»»

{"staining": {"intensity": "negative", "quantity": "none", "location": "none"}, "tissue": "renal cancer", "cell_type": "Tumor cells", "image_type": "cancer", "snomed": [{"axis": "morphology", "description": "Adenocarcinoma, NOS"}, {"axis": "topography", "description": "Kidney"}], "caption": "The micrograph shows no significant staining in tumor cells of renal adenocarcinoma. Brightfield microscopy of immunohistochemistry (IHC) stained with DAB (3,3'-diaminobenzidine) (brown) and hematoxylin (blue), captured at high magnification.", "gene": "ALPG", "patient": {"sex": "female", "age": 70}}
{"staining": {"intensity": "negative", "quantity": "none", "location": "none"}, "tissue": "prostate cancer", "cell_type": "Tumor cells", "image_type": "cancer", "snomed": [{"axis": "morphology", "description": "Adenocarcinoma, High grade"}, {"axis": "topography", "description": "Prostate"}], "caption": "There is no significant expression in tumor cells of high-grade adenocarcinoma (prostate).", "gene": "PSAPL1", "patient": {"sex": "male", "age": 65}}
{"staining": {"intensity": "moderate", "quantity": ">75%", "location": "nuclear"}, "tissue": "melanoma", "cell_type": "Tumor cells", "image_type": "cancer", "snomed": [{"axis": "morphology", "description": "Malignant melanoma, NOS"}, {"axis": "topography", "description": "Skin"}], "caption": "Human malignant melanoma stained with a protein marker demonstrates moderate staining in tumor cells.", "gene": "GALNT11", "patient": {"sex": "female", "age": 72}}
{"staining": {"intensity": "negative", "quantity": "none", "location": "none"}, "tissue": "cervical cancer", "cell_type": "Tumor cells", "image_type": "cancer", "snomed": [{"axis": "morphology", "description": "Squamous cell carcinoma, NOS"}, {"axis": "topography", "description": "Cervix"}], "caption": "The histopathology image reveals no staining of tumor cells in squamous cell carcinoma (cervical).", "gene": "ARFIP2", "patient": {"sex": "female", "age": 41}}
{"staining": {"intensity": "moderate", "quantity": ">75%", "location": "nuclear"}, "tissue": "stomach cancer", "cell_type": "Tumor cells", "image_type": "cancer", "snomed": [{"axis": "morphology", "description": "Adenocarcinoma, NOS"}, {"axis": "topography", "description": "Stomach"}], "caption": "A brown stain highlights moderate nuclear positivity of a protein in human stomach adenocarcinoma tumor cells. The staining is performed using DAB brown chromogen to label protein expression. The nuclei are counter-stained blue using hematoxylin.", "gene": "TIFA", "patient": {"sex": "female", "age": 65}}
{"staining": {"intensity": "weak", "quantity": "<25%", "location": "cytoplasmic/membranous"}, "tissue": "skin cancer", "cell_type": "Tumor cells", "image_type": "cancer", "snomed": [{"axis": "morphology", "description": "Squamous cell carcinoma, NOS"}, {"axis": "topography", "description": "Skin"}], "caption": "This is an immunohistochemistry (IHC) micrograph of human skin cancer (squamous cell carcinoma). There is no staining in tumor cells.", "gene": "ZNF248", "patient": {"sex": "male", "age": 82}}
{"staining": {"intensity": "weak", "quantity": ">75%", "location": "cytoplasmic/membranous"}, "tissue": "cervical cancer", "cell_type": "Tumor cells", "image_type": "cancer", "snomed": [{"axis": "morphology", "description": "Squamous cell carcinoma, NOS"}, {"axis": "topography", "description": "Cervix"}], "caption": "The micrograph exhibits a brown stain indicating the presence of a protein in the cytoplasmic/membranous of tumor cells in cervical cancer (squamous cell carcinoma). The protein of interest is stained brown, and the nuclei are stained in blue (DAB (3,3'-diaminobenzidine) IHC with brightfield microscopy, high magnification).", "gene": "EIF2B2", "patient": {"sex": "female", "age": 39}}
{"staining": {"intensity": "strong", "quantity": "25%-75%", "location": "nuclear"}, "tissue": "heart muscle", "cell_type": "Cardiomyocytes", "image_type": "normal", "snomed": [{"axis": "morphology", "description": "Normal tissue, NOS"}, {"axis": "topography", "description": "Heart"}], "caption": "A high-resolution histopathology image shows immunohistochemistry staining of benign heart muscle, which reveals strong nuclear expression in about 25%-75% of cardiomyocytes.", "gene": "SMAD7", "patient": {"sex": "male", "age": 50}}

««

WORK REQUEST
Tell how many lines of the records above hold "expression", giving the number and nothing else.

TASK SOLUTION
3